▶ [DESCRIPTION OF THE TASK] Scan the records below for the string "Быстрая" and return every line where it appears.

Dataset entries

"""

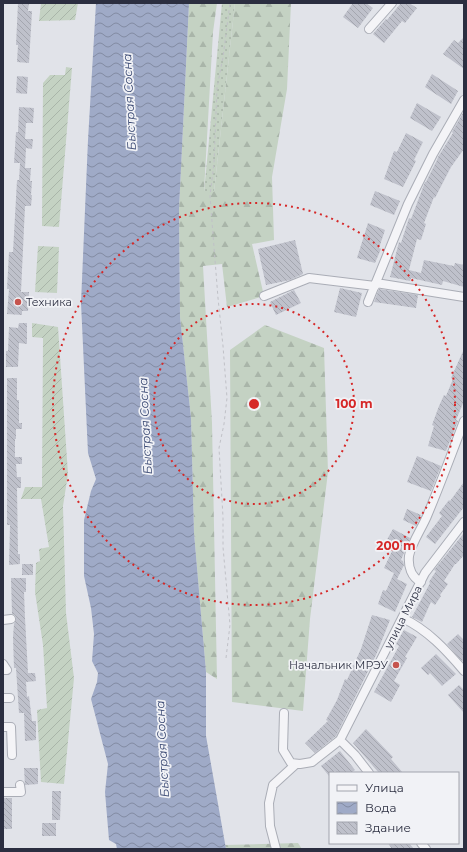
<svg xmlns="http://www.w3.org/2000/svg" width="467" height="852" font-family="Montserrat,sans-serif">
  <style>
    .grass { fill: url(#grass-dots) }
    .forest { fill: url(#forest-firs) }
    .garden { fill: url(#garden-furrows) }
    .water { fill: url(#water-waves) }
    .building { fill: url(#building-back-hatch) }
    .lines { fill: none; stroke-linecap: round; stroke-linejoin: round }
    .minor-casing { stroke: #aaadb6; stroke-width: 10 }
    .path { stroke: #c0c1c7; stroke-width: 1; stroke-dasharray: 3 3; stroke-linecap: butt }
    .minor { stroke: #f4f4f7; stroke-width: 8 }
    .ring { fill: none; stroke: #d62828; stroke-width: 2; stroke-dasharray: 2 4 }
    .poi-dot { fill: #c6544e; stroke: #f1f2f6; stroke-width: 1.5 }
    .labels { text-anchor: middle; dominant-baseline: central; stroke-width: 3.5; stroke-linejoin: round; paint-order: stroke }
    .poi-label { font-size: 11px; fill: #2b2e40; stroke: #f1f2f6; text-anchor: start }
    .street-label { font-size: 11px; fill: #2b2e40; stroke: #f1f2f6 }
    .water-label { font-size: 12px; font-style: italic; fill: #374671; stroke: #f1f2f6 }
    .centre { fill: #d62828; stroke: #f1f2f6; stroke-width: 2 }
    .ring-label { font-size: 12px; text-anchor: middle; font-weight: bold; fill: #d62828; stroke: #f1f2f6; stroke-width: 3.5; stroke-linejoin: round; paint-order: stroke }
  </style>
  <defs>
    <pattern id="grass-dots" width="8" height="8" patternUnits="userSpaceOnUse"><rect width="8" height="8" fill="#c4d2c3"/><path d="M2 2h.1M6 6h.1" fill="none" stroke="#a9b5a9" stroke-width="1.8" stroke-linecap="round"/></pattern>
    <pattern id="forest-firs" width="22" height="20" patternUnits="userSpaceOnUse"><rect width="22" height="20" fill="#c4d2c3"/><path d="M5 1l3.5 6h-7zM16 11l3.5 6h-7z" fill="#a9b5a9"/></pattern>
    <pattern id="garden-furrows" width="10" height="10" patternUnits="userSpaceOnUse"><rect width="10" height="10" fill="#c4d2c3"/><path d="M-1 1l2-2M0 10L10 0M9 11l2-2" fill="none" stroke="#a9b5a9"/></pattern>
    <pattern id="water-waves" width="16" height="10" patternUnits="userSpaceOnUse"><rect width="16" height="10" fill="#9faac7"/><path d="M0 5q4-4 8 0t8 0" fill="none" stroke="#828ba3"/></pattern>
    <pattern id="building-back-hatch" width="6" height="6" patternUnits="userSpaceOnUse"><rect width="6" height="6" fill="#bfc1cb"/><path d="M-1 5l2 2M0 0l6 6M5-1l2 2" fill="none" stroke="#a4a6af"/></pattern>
  </defs>
  <rect width="100%" height="100%" fill="#e1e3e9"/>
  <path class="grass" d="M222,3H235L214,192H204Z"/>
  <path class="forest" d="M189,3H217L213,32L204,191L214,192L235,3H291L287,89L272,177L274,240L252,244L264,296L227,307L222,264L203,266L212,423L217,679L206,672L194,533L191,418L180,317L179,209Z
    M265,325L324,348L328,472L310,619L303,711L232,702L230,350Z
    M298,843L302,849H226L225,845Z"/>
  <path class="garden" d="M41,3H78L75,20L39,21Z
    M66,67L72,68L59,227L42,226L43,83L50,75H65Z
    M38,246L59,247L57,293L35,292Z
    M32,323L58,327L68,474L63,506L66,613L74,678L64,784L41,782L37,710L47,708L43,645L35,592L36,563L40,561L39,549L49,547L41,499H21L25,487H42L43,338L32,337Z"/>
  <path class="water" d="M96,3H189L179,209L180,317L191,418L194,533L206,672V736L226,849H117L116,844L109,840L105,792L108,764L91,699L97,682L98,673L92,661L94,634L91,608L84,576V520L91,491L96,479L88,453L81,303L88,140Z"/>
  <path class="building" d="M18,3H29L28,11H32L29,63L17,62L18,45H16Z
    M353,3H366L373,8L358,28L343,17Z
    M401,3H409L417,8L405,23L402,21L384,43L373,34L386,19L387,20Z
    M464,37V69L443,54L454,40L458,43Z
    M432,74L458,91L451,104L425,87Z
    M17,76L28,77L27,94L16,93Z
    M417,103L441,117L432,131L410,118Z
    M19,107L34,108L33,123H26L25,139H33L32,149L26,148L25,168H31L30,181H32L31,195H32L31,206H25L21,292H29L28,311H22V315L7,314L9,289H7L9,252H13L17,180H19L20,163H14L16,132H18Z
    M464,111V149L451,167L435,198L434,197L424,223L426,224L421,240L417,239L409,270L421,273L424,260L454,266L455,263L464,265V287L443,281L442,285L411,278L410,281L390,277L399,242L401,243L409,218L411,219L425,182H426L437,160L438,157L453,133L452,132Z
    M406,133L423,142L414,160L416,161L403,187L384,179L394,151L397,152Z
    M375,191L400,201L394,215L370,205Z
    M368,223L385,230L379,248L381,249L375,263L357,258Z
    M295,240L303,274L290,280L266,285L258,249Z
    M340,288L362,293L356,317L334,312Z
    M379,289L418,295L416,308L374,302Z
    M294,290L301,303L276,315L270,302Z
    M19,323H27V344L19,343L18,367H6V351H8L9,327L18,328Z
    M464,349V401L456,420L458,421L446,451L428,446L434,426L432,425L439,406L444,395L446,396L453,379L451,378Z
    M7,378H17V400H19V423H22V429H16V439H15V457H22V464H16L17,477H21V488H17L18,554H20V564L9,565L10,525H7Z
    M417,456L441,466L431,491L407,482Z
    M464,482V507L435,544L426,537L442,516L439,513L449,500L450,501Z
    M407,509L421,515L416,526L403,520Z
    M393,529L410,538L401,560L403,561L404,565L397,579L407,584L395,612L378,604L383,590L386,591L394,573L384,568L394,547L385,543Z
    M464,533V555L456,564H455L444,581L448,584L440,595L441,596L435,605L431,602L422,622L412,617L430,583L429,582L436,571L434,570Z
    M22,564H33V575H22Z
    M11,578H26V592H24L25,618L28,673H35L36,681L26,682L27,697L29,696L32,721H36V740L25,741L24,713H19L16,668H14L13,637L14,624L16,619L15,615L12,614Z
    M372,615L390,620L376,655L336,736L315,753L305,743L328,721L326,720L337,700L345,679L347,680L361,649Z
    M404,630L417,637L405,657L407,658L394,681L400,685L391,702L374,692L399,646L396,644Z
    M458,634L464,640V659L462,661L447,644Z
    M436,654L456,674L442,686L430,673L428,675L421,668Z
    M459,685L464,690V713L448,695Z
    M366,729L393,757L391,759L403,773H379L353,743Z
    M340,751L355,770L351,773H337L335,771L332,773H330L329,776L321,766Z
    M24,768H38V784L25,785Z
    M52,791H61L60,820H52Z
    M3,798H12V829H3Z
    M42,823H56V836H42Z
    M388,843H409L414,849H392Z"/>
  <g class="lines">
    <g class="minor-casing">
      <path id="minor" d="M369,29L392,3
        M376,283L464,297
        M264,296L309,278L375,286
        M368,302L408,204L433,154L464,100
        M421,582C411,577 408,566 409,556C411,544 422,528 427,516C440,485 452,453 464,421
        M402,618C427,629 447,651 464,671
        M3,620L11,619
        M3,664L7,670H3
        M3,698H10
        M284,713L283,750L291,763L300,764L312,762L340,740L425,573L464,522
        M3,727H11L12,755
        M340,740L355,755L369,773
        M3,792H21L20,785
        M421,843L426,849
        M276,849L270,826L269,803L273,785L296,764"/>
    </g>
    <path class="path" d="M226,658L230,625L223,547V517L219,448L224,424L227,398L223,346L218,298L210,196L214,163L217,88L223,57L230,3"/>
    <use href="#minor" class="minor"/>
  </g>
  <g class="ring">
    <circle cx="254" cy="404" r="100"/>
    <circle cx="254" cy="404" r="201"/>
  </g>
  <g class="poi-dot">
    <circle cx="18" cy="302" r="4"/>
    <circle cx="396" cy="665" r="4"/>
  </g>
  <g class="labels">
    <g class="poi-label">
      <text x="26" y="302">Техника</text>
      <text x="388" y="665" text-anchor="end">Начальник МРЭУ</text>
    </g>
    <g class="street-label">
      <text transform="translate(403 617) rotate(-63)">улица Мира</text>
    </g>
    <g class="water-label">
      <text transform="translate(129 102) rotate(-93)">Быстрая Сосна</text>
      <text transform="translate(145 426) rotate(-93)">Быстрая Сосна</text>
      <text transform="translate(162 749) rotate(-93)">Быстрая Сосна</text>
    </g>
  </g>
  <circle cx="254" cy="404" r="6" class="centre"/>
  <g class="ring-label">
    <text x="354" y="408">100 m</text>
    <text x="396" y="550">200 m</text>
  </g>
  <rect width="467" height="852" fill="none" stroke="#2b2e40" stroke-width="8"/>
  <rect x="329" y="772" width="130" height="72" fill="#f1f2f6" stroke="#a2a4ad"/>
  <rect x="337" y="785" width="20" height="6" fill="#f4f4f7" stroke="#a2a4ad"/>
  <text x="365" y="792" font-size="12" fill="#2b2e40">Улица</text>
  <rect x="337" y="802" width="20" height="12" fill="url(#water-waves)" stroke="#a2a4ad"/>
  <text x="365" y="812" font-size="12" fill="#2b2e40">Вода</text>
  <rect x="337" y="822" width="20" height="12" fill="url(#building-back-hatch)" stroke="#a2a4ad"/>
  <text x="365" y="832" font-size="12" fill="#2b2e40">Здание</text>
</svg>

"""

▶ [ANSWER]
      <text transform="translate(129 102) rotate(-93)">Быстрая Сосна</text>
      <text transform="translate(145 426) rotate(-93)">Быстрая Сосна</text>
      <text transform="translate(162 749) rotate(-93)">Быстрая Сосна</text>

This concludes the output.